One who is not a flinty Aberdonian and who takes the job of being an MP rather more seriously is Laura Moffatt, who sits on a Labour majority of almost 7000 at Crawley in Sussex. Before getting into Parliament she was a staff nurse, avoiding promotion because it would have removed her from the hands-on work with patients which she adored. Moffatt has been active in the Commons, attending 81 percent of the votes there, speaking regularly, asking questions. In spite of her natural interest in health care she was given the job of Parliamentary Private Secretary to the Lord Chancellor, where she is not of a high profile. Moffatt is not one of the Labour rebels, preferring to help out the government with convenient interventions in the House. For example on 12 June, when Jack Straw was in difficulties over justifying the war in Iraq, she piped up that one of her constituents, a local doctor, had told her that his family in Iraq were “constantly telling him that life is much better for them, that they now enjoy a sense of freedom and a decent future at last . . . I believe that we need to listen to those quiet voices”. A relieved Straw responded “I absolutely agree with my Hon.
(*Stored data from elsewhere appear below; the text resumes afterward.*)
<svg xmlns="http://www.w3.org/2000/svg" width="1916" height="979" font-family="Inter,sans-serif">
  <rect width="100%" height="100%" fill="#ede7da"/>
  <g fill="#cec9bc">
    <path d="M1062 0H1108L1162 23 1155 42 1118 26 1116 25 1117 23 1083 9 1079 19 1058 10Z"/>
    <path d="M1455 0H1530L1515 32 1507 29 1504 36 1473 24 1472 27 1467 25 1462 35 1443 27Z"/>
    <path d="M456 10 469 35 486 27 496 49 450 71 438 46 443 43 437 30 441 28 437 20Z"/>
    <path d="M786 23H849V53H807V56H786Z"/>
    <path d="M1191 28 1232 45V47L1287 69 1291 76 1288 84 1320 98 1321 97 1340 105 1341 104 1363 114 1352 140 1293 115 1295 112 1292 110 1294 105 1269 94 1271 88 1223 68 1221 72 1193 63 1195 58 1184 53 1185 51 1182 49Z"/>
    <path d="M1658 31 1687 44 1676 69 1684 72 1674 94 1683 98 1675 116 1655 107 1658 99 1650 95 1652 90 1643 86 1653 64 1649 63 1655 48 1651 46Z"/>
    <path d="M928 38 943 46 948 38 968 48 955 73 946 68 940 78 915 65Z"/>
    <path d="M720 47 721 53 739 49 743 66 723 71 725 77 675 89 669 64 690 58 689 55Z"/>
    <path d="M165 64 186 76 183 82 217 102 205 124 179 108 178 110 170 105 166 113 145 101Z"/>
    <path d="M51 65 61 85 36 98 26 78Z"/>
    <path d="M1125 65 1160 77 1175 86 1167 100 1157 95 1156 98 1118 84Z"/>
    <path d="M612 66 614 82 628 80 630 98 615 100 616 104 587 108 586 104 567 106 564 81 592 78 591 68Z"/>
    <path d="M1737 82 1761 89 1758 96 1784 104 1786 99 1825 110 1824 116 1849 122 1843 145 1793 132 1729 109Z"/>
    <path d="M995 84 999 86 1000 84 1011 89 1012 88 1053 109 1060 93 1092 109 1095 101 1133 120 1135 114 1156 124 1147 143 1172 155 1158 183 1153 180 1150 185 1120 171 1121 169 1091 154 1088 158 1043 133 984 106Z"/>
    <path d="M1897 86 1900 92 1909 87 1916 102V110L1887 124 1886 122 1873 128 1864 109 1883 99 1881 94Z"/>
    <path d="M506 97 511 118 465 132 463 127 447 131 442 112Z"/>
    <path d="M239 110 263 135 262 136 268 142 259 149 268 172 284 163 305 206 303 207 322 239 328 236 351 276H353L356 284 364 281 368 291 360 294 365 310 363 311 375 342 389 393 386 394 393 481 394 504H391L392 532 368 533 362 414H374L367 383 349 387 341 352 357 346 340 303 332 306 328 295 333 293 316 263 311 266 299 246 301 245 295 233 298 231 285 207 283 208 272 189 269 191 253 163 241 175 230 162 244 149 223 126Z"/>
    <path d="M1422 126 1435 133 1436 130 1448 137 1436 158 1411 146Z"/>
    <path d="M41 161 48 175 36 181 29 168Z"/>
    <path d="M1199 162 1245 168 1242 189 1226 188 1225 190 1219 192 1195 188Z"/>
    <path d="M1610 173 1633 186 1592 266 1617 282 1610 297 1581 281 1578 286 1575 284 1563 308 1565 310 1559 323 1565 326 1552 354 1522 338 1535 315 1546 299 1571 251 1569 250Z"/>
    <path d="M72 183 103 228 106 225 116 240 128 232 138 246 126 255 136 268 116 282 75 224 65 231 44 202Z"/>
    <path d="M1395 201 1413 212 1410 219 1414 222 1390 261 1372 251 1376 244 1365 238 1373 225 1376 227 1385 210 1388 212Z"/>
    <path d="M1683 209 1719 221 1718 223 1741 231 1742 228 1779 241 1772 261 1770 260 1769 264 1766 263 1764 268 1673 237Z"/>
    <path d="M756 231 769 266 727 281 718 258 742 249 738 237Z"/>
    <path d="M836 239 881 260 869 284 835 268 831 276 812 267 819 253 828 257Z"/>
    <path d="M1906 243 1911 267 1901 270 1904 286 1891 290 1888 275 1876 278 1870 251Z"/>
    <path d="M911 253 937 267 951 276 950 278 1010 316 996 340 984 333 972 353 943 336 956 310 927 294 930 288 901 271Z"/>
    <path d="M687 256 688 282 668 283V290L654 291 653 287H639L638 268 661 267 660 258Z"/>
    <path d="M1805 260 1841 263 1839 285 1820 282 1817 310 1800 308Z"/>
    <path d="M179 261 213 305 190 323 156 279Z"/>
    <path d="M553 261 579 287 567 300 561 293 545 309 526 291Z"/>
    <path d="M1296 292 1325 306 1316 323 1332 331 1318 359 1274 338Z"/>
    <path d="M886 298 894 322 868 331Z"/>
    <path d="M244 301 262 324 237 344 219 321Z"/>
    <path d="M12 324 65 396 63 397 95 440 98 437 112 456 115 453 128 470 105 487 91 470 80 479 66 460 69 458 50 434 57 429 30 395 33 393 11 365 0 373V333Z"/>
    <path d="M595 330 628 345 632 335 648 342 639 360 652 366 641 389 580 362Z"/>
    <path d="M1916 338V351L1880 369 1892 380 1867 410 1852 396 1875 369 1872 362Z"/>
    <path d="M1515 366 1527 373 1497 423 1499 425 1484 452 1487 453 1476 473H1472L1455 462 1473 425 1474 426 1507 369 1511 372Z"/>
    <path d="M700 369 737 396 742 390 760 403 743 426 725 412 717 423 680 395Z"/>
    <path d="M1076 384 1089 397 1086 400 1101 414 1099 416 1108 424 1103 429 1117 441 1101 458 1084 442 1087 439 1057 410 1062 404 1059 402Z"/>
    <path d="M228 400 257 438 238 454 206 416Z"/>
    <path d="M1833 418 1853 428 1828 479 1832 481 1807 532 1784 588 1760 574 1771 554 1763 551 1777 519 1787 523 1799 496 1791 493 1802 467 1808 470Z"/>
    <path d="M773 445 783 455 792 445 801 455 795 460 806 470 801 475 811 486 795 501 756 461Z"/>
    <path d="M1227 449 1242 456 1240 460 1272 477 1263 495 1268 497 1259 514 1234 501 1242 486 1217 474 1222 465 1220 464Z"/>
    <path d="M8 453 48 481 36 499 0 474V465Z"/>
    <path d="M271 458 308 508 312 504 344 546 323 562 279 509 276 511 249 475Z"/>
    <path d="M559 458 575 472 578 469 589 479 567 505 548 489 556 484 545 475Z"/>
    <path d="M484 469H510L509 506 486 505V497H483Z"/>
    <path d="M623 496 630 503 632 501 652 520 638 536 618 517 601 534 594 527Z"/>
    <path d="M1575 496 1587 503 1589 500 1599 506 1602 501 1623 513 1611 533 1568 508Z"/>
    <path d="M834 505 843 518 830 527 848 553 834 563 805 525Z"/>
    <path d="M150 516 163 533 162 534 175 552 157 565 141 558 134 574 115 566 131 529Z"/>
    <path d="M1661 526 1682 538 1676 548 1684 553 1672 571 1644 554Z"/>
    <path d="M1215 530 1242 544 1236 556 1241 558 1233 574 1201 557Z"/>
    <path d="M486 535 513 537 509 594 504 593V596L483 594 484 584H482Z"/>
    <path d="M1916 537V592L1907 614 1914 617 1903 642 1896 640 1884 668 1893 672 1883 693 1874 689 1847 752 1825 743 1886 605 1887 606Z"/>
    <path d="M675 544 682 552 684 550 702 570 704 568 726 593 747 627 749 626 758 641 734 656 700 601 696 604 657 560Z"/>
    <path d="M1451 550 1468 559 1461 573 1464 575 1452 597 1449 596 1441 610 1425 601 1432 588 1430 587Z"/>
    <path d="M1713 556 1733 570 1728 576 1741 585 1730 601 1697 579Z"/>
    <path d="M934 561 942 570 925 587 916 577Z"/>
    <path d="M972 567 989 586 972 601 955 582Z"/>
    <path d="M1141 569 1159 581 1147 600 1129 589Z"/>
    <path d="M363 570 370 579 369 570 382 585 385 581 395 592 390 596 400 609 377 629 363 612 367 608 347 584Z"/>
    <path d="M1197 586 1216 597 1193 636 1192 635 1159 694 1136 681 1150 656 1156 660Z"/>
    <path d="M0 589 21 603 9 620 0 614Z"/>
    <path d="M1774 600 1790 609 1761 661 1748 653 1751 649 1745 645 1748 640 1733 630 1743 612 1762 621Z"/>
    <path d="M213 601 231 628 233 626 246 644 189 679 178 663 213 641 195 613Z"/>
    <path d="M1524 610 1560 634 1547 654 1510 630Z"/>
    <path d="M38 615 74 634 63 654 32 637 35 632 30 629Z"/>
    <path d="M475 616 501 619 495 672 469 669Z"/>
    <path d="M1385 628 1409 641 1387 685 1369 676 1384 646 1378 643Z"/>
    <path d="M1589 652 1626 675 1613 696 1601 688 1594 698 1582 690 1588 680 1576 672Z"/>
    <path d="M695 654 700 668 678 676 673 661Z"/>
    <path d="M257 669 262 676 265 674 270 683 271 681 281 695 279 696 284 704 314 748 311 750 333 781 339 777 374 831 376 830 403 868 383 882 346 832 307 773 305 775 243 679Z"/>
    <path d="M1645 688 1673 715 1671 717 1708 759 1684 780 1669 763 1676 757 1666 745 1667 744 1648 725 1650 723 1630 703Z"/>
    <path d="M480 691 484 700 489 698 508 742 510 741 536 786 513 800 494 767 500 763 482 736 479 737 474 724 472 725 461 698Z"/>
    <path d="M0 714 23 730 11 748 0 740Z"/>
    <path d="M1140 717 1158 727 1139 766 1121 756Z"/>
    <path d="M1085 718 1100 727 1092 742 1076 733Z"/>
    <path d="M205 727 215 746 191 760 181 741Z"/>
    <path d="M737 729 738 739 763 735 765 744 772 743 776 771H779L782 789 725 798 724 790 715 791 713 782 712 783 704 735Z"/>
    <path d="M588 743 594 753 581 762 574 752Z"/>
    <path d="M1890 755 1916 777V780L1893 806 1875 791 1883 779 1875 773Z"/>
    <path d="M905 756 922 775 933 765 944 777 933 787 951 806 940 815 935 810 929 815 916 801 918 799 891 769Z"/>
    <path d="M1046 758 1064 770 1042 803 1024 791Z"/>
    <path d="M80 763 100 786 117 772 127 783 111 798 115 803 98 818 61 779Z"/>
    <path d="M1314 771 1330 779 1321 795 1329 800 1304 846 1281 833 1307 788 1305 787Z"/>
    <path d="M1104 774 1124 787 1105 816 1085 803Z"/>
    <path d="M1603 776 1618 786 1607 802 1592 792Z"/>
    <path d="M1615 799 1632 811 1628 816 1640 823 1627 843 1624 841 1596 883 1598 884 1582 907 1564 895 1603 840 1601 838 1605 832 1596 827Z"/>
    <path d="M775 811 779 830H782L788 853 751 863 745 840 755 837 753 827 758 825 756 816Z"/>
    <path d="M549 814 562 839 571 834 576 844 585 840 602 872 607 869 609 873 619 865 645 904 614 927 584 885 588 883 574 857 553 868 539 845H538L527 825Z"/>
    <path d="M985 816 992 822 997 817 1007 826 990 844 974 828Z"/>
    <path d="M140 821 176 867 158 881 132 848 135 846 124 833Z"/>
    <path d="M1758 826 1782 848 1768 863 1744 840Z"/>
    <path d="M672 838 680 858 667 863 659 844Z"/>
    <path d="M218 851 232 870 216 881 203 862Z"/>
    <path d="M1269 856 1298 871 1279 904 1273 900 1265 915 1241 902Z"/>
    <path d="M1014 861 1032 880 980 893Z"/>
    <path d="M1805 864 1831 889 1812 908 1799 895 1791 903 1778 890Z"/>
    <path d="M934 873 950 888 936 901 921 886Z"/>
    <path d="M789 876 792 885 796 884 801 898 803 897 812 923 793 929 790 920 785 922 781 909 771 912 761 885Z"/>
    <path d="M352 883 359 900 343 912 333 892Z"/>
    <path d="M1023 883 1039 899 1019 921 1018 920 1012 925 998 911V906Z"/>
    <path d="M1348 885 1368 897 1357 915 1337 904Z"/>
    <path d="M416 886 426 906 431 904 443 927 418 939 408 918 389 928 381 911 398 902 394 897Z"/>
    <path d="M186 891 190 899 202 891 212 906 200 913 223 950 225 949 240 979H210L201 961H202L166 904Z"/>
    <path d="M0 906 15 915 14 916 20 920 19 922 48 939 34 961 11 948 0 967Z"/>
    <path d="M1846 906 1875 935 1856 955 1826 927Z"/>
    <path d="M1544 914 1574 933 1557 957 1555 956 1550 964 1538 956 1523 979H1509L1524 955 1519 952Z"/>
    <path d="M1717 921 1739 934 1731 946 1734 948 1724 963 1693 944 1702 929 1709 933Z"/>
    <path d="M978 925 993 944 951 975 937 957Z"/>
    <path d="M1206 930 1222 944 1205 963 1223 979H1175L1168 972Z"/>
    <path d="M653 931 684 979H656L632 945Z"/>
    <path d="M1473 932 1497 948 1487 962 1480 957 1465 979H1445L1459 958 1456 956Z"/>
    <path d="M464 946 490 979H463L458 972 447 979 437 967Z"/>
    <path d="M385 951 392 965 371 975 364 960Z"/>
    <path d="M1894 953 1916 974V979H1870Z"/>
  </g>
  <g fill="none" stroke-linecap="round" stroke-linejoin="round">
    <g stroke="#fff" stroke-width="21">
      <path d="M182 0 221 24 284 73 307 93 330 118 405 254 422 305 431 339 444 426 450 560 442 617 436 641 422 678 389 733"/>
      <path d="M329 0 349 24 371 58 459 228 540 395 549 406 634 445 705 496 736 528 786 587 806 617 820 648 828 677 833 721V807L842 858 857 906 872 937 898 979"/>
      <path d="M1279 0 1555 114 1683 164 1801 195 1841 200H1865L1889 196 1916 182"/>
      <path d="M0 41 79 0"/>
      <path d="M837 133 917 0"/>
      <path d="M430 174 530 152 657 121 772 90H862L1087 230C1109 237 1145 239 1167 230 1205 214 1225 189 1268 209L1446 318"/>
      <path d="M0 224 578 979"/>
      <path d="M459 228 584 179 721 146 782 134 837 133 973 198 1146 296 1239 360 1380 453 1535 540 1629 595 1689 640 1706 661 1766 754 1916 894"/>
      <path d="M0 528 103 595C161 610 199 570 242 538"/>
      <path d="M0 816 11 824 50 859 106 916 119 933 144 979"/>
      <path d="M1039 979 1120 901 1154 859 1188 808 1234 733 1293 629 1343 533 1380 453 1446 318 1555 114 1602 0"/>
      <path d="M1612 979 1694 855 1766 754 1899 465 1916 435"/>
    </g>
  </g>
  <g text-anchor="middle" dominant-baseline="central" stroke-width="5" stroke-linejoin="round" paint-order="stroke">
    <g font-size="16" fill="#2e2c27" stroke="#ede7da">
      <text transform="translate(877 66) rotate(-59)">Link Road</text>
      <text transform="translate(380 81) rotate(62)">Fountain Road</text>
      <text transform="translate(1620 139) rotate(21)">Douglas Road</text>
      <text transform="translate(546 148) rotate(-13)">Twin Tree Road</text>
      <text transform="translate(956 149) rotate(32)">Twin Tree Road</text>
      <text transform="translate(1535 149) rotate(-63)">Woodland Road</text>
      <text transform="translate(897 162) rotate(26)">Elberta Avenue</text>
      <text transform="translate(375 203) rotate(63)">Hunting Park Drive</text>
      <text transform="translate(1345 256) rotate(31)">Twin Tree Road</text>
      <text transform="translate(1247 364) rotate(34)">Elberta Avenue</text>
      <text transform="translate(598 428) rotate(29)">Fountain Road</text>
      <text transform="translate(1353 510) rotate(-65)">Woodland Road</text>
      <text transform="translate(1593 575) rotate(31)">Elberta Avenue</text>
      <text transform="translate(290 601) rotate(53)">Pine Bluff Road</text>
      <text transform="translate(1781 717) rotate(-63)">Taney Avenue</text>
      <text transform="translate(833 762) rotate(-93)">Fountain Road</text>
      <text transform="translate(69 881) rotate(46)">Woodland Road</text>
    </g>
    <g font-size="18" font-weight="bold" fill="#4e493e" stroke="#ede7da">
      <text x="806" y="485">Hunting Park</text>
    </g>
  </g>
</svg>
Friend”. In July Moffat was asking a minister “What measures he has taken to eradicate pensioner poverty” – which implies that poverty can be eradicated and that Blair’s government have realistic plans which will reach even into the very depths of poverty such as pensioners endure.
   
So could it be that Moffatt, for all her apparently immaculate intentions, is a bit of a cheat?  An authentic motivation to improve human welfare cannot be reconciled with supporting a government which manages the capitalist system as best it can in the interests of the owning class in society – which must mean putting profits before people. Moffatt must be aware that in the Health Service where she was once so proud to be working, patient care too often comes a poor second to economy. This was the background to a dispute in her constituency over the closure (it went by the name of a “configuration”) of the Accident and Emergency Department at Crawley hospital. On 27 October she asked a question in the House which began by praising the “modernisation” of the A & E Services for “real improvements to patient experience and safety”. This sounded like another of those “questions” which ministers often plant with grovellingly ambitious MPs to suffocate criticism. But Moffatt continued her question with a mention of “local difficulties” in the Surrey and Sussex Trust, “. . . where most services have been transferred to another hospital, and ambulances are having to wait up to two hours”. She asked how the government could be sure this would not “undermine the fantastic work that is going on”. She might have put it another way – the service in this local hospital is breaking down but we must still say it is marvellous.
   
James Cran and Laura Moffatt do their job as MPs in different styles. But on the one issue of real importance – that under all circumstances and in the face of all reality they will insist that the capitalist system is the highest form of the management of human affairs – they agree. On the detail of which party does a more efficient job of running the system in this country they differ; Cran will state his opinions in the more robust manner while Moffatt prefers to wrap up her meaning. But both of them are keen to get away with however much deception the working class will allow. Both of them, and  their parties, are cheats.